Proposition 11 would create a 14-member independent citizens commission to redraw state legislative district lines based on strict non-partisan rules. Legislators drew current district lines in 2001, and many cut through neighborhoods and local communities, according to the Yes on Proposition 11 campaign.

The biggest problem with the legislature today is that there is  "no urgency to solve any problems," Schwarzenegger said. Districts are organized so that there is no competition and the same politicians are re-elected time and again even though nothing gets done, he said.

"More than 70 percent of Californians wanted a new healthcare package, and the legislature didn't get it done this year," Schwarzenegger said. Politicians are more focused on getting re-elected than with helping their constituents, he added, instead of working on problems such as healthcare, water infrastructure and the budget.

Of the 314 seats up for change in the last state election, only one changed party hands. There is a 99-percent re-election rate in California legislative races.

"You had a better chance of losing an election in the supreme Soviet 60s than you do in California today," joked former State Controller Steve Westly.

Westly called the proposal a common sense, bi-partisan initiative that will create more competitive election districts and "bring democracy back to California again."

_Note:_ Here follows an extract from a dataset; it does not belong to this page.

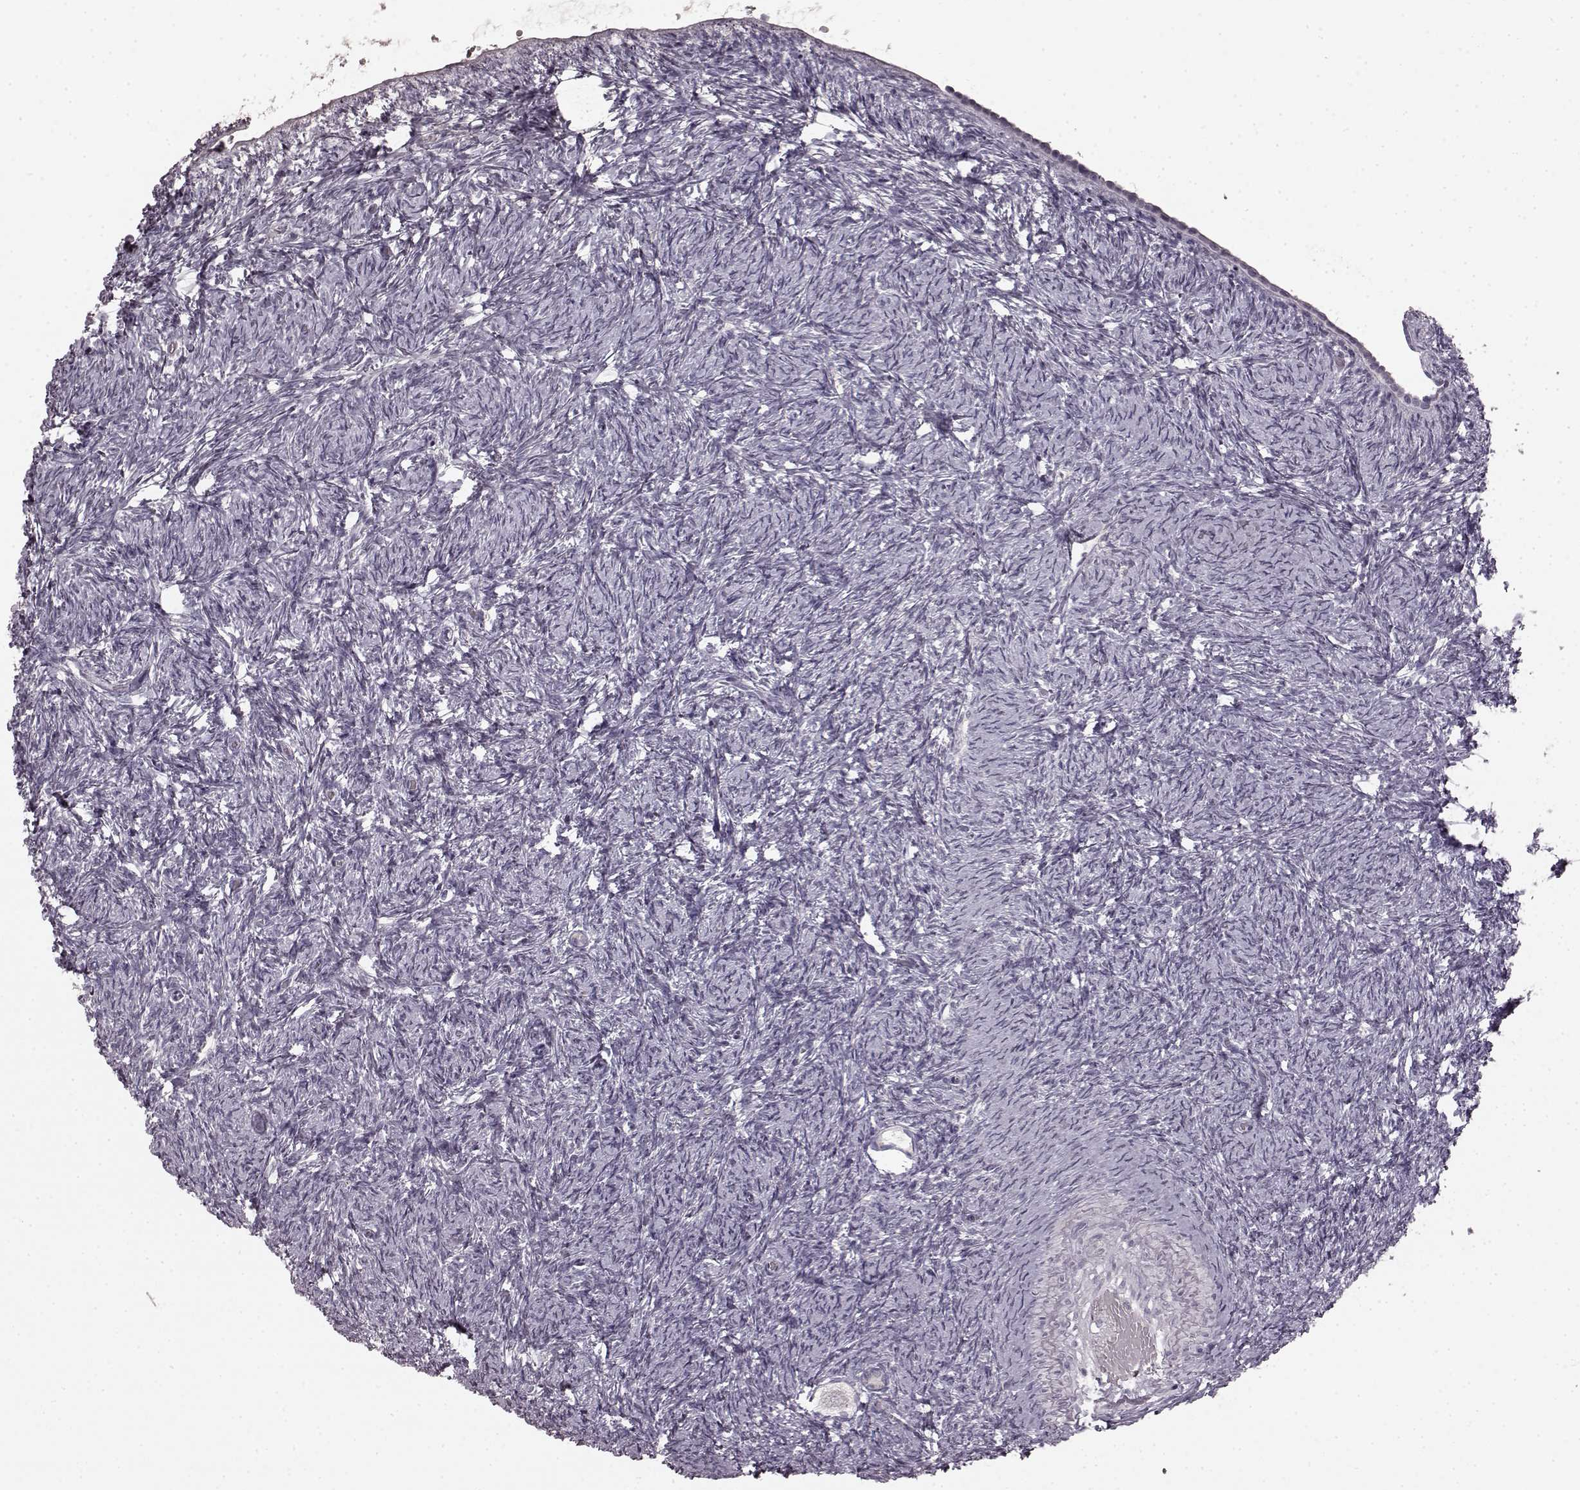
{"staining": {"intensity": "negative", "quantity": "none", "location": "none"}, "tissue": "ovary", "cell_type": "Ovarian stroma cells", "image_type": "normal", "snomed": [{"axis": "morphology", "description": "Normal tissue, NOS"}, {"axis": "topography", "description": "Ovary"}], "caption": "This is an IHC photomicrograph of benign human ovary. There is no expression in ovarian stroma cells.", "gene": "CCNA2", "patient": {"sex": "female", "age": 39}}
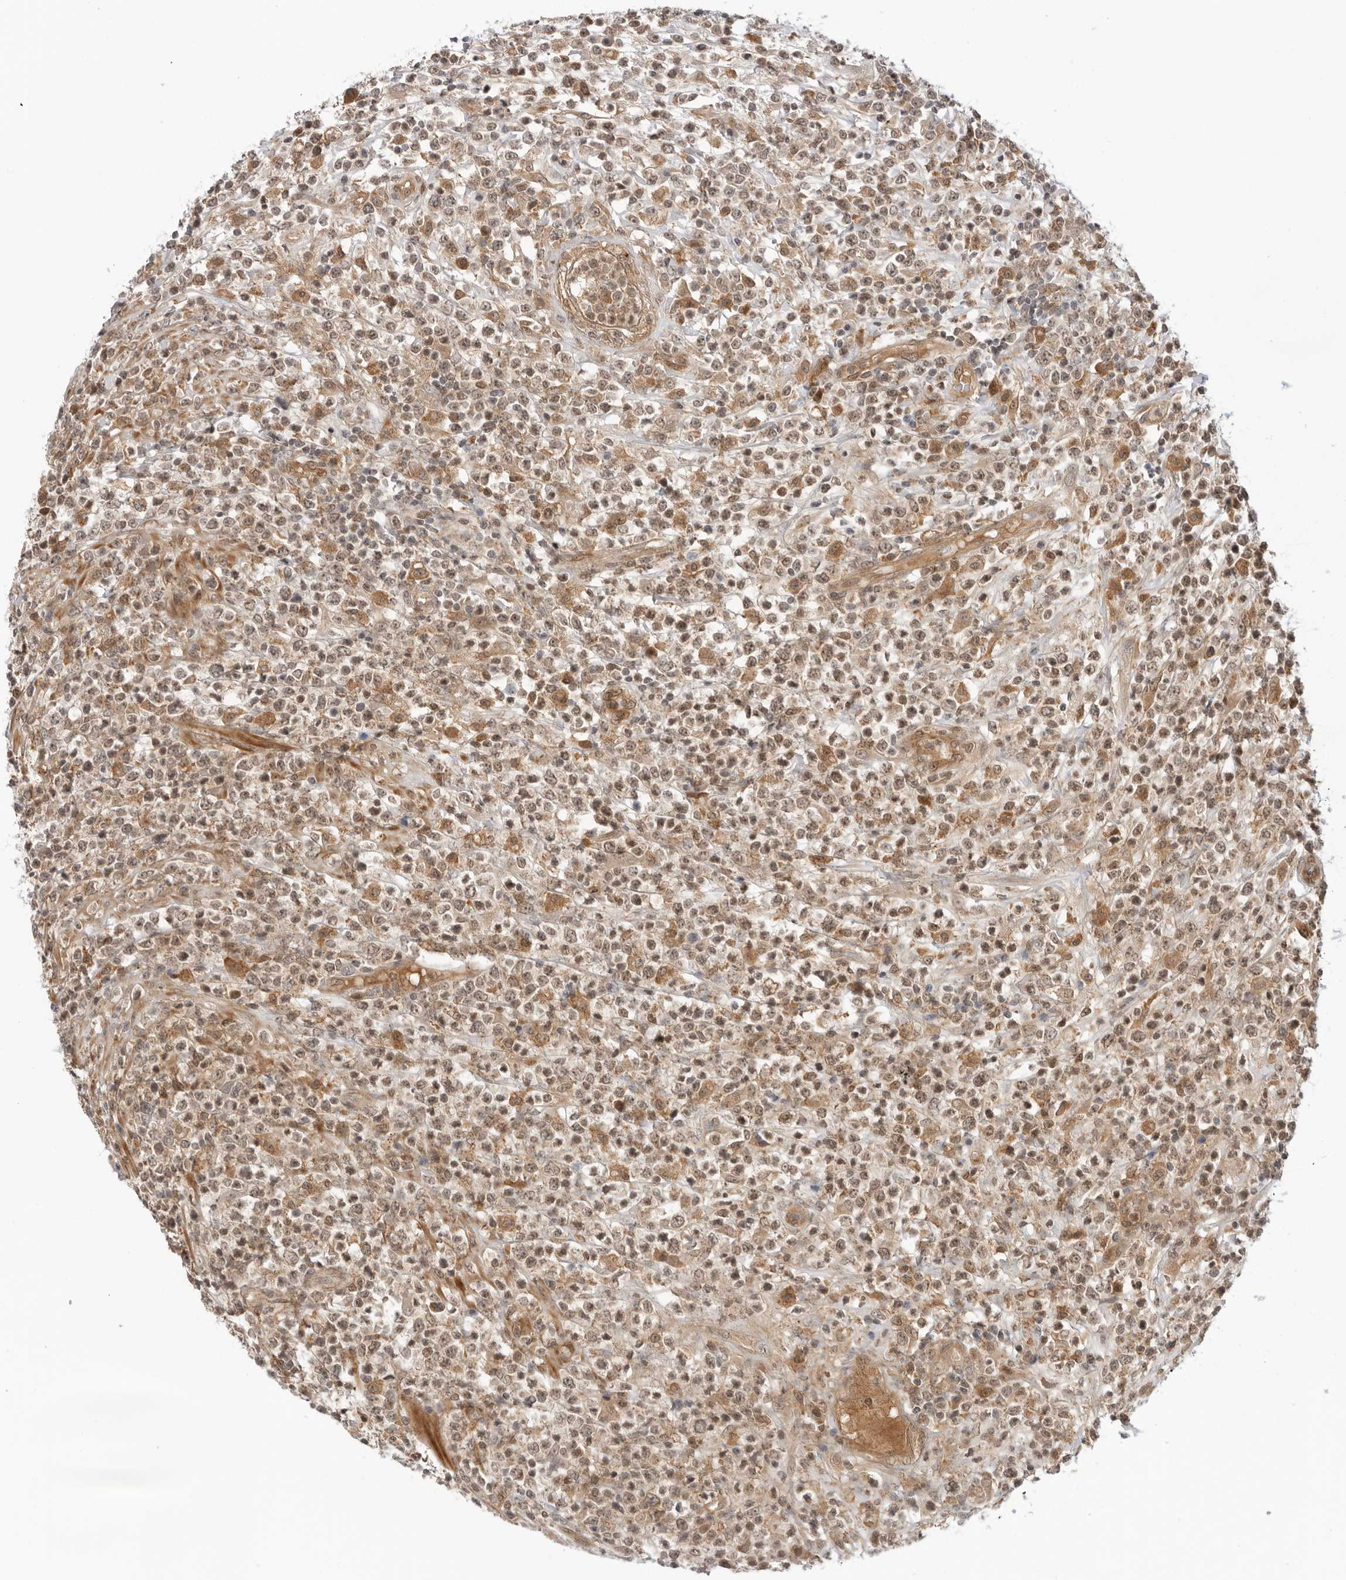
{"staining": {"intensity": "weak", "quantity": ">75%", "location": "cytoplasmic/membranous,nuclear"}, "tissue": "lymphoma", "cell_type": "Tumor cells", "image_type": "cancer", "snomed": [{"axis": "morphology", "description": "Malignant lymphoma, non-Hodgkin's type, High grade"}, {"axis": "topography", "description": "Colon"}], "caption": "Immunohistochemistry photomicrograph of neoplastic tissue: malignant lymphoma, non-Hodgkin's type (high-grade) stained using immunohistochemistry shows low levels of weak protein expression localized specifically in the cytoplasmic/membranous and nuclear of tumor cells, appearing as a cytoplasmic/membranous and nuclear brown color.", "gene": "SUGCT", "patient": {"sex": "female", "age": 53}}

California did not have a budget for three months this year because of legislative disagreements and a general lack of cooperation, Westly said. State funded organizations such as schools and hospitals were held hostage as legislators argued over "ideological extremes."

"We should never again see a debacle like that in Sacramento," Westly said of the budget debate.

Opponents of the measure claim that it will actually increase the bureaucracy and lower accountability, because the 14-person commission would not be accountable to the voters and could actually increase the amount of money used in the redistricting process.